Finishing Games

2012-09-07 04:52:00

This post is inspired by "Experience Points Podcast #1: Finishing Games", which itself discusses Tom Endo's article in The Escapist, "To Do: Finish Any Game". I'm indebted to both.

Recently, I've been doing something I've put off for years: I'm trying to beat Gauntlet for the NES. It's been a while since I made a serious effort at it, but I've been playing that game on and off for twenty years. Now I'm back at it, making maps and taking notes. I might even beat the thing, some time this month.

This is a common theme with me, I guess. I'll start on games, or books, or television shows, and it may be months or years before I ever finish with them. And not because I don't want to finish them--even games I enjoy a lot might be put down for a few months before taking them back up again.

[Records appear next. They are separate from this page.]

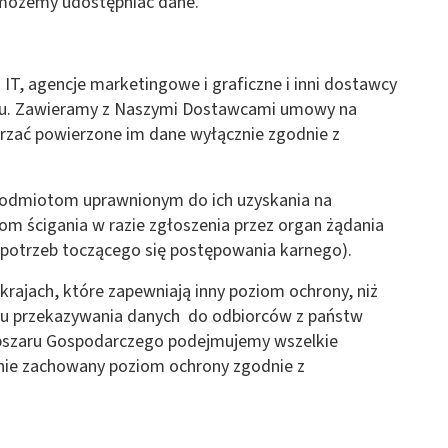
 możemy udostępniać dane.
IT, agencje marketingowe i graficzne i inni dostawcy
talu. Zawieramy z Naszymi Dostawcami umowy na
zać powierzone im dane wyłącznie zgodnie z
podmiotom uprawnionym do ich uzyskania na
m ścigania w razie zgłoszenia przez organ żądania
 potrzeb toczącego się postępowania karnego).
krajach, które zapewniają inny poziom ochrony, niż
dku przekazywania danych do odbiorców z państw
 Obszaru Gospodarczego podejmujemy wszelkie
anie zachowany poziom ochrony zgodnie z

I know I'm not alone in this. I can't find the reference now, but I recall reading some time ago that the large majority of players of Diablo 2 never finished the second act. A story on CNN last year indicated that less than 20% of people finish games. According to my Backloggery, I've beaten somewhat less than half of my games, and I know that it's missing lots of games I played years ago but never beat.

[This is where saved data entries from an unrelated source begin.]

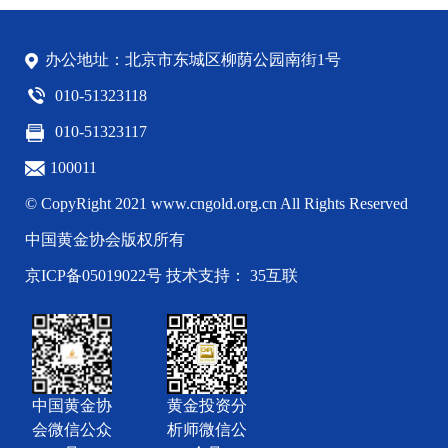
办公地址：北京市东城区柳荫公园南街1号
010-51323118
010-51323117
100011
© CopyRight 2021 www.cngold.org.cn All Rights Reserved
中国黄金协会版权所有
京ICP备05019022号
技术支持： 35互联
中国黄金协
黄金投资分
会微信公众
析师微信公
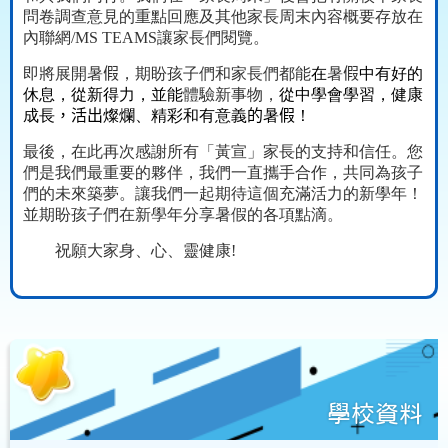
問卷調查意見的重點回應及其他家長周末內容概要存放在
內聯網
/MS TEAMS
讓家長們閱覽。
即將展開暑
假
，期盼孩子們和家長們都能
在
暑
假
中有好的
休息，從新得力，並能
體驗新事物，
從中學會學習，健康
成長
，活出
燦爛、精彩和有意義
的
暑
假
！
最後，在此再次感謝所有「黃宣」家長的支持和信任。您
們是我們最重要的夥伴，我們一直攜手合作，共同為孩子
們的未來築夢。讓我們一起期待這個充滿活力的新學年！
並期盼孩子們在新學年分享暑假的各項點滴。
祝願大家身、心、靈健康
!
學校資料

I'm not sure how I feel about all this.

I like finishing games. I enjoy searching out hidden items and trying different choices. I'm not above using a walkthrough as a checklist of things to do before calling the game 'completed'. For me, it's partly about succeeding at a difficult task, but mostly about experiencing everything the game has to offer. For example, it doesn't make it any more or less challenging playing Mass Effect and taking either renegade or paragon choices, but I still want to play through it both ways. And as each character class. And as each gender. And with each possible romantic choice. But I'm not going to bother playing on the highest difficulty. The combat isn't what it's all about, for me.

This is what bothers me about this statistic that most people don't finish games. Is it because most people don't find most games to be good enough to finish? Because they don't think the game has any more to offer? Do people find games too difficult? Do people just not want to experience everything? Playing halfway through a game and then stopping seems like eating half a slice of pizza and throwing the rest out. It's one thing to do it occasionally, but if you're only eating half of every pizza you buy, then either you ought to evaluate your purchases, or there's something wrong with the pizza.

The EXP Podcast and Endo seem to come down on the side of pizzas being too large. The fault, perhaps, lies in the games for providing insufficient motivation for completion, or just taking too much time. I don't think this is too far off base. One of the reasons I was able to finish Mass Effect fairly quickly is that the optional missions were short enough that I could play through one easily in a single session and then quit, if I chose. The story missions were longer, but they were also satisfying, and, after I finished the first one, I knew that I should expect them to take longer to complete.

Endo says that "when people sit down to play a linear game, it requires a psychological investment", indicating that this makes people unwilling to commit to playing a game with a long story. I can sympathize with this; I know that I'm often more willing to watch 2 hours worth of television episodes than a single movie, because I know that I can more easily stop after a television episode than take a break--possibly for multiple days--in the middle of a movie.

I think that this indicates a solution to the 'problem' of people failing to complete games. Television episodes can be satisfying because they present both a part of a large story arc, developed over the course of many hours, and a smaller story arc, developed over the course of a single episode. If you watch just one episode, you can still feel like you got a complete, worthwhile experience; half of a movie is rarely so satisfying.

I don't mean to imply that all games should break themselves into tiny, convenient bursts of gameplay. It works for some games, like Super Mario Galaxy, but breaking Mass Effect up into five-minute-micro-missions would be maddening.

In the end, I'm not even sure that there is any problem with people playing games without finishing them. I think it's a shame that people don't see the stories' resolutions, and I worry about whether the games are really getting a fair chance, but perhaps it's better for people to play bits and pieces of many games than to play only a few games completely. I've heard that the best way to learn a lot of mathematics is to read just the first chapter of a whole shelf full of books. Maybe something similar is true of games.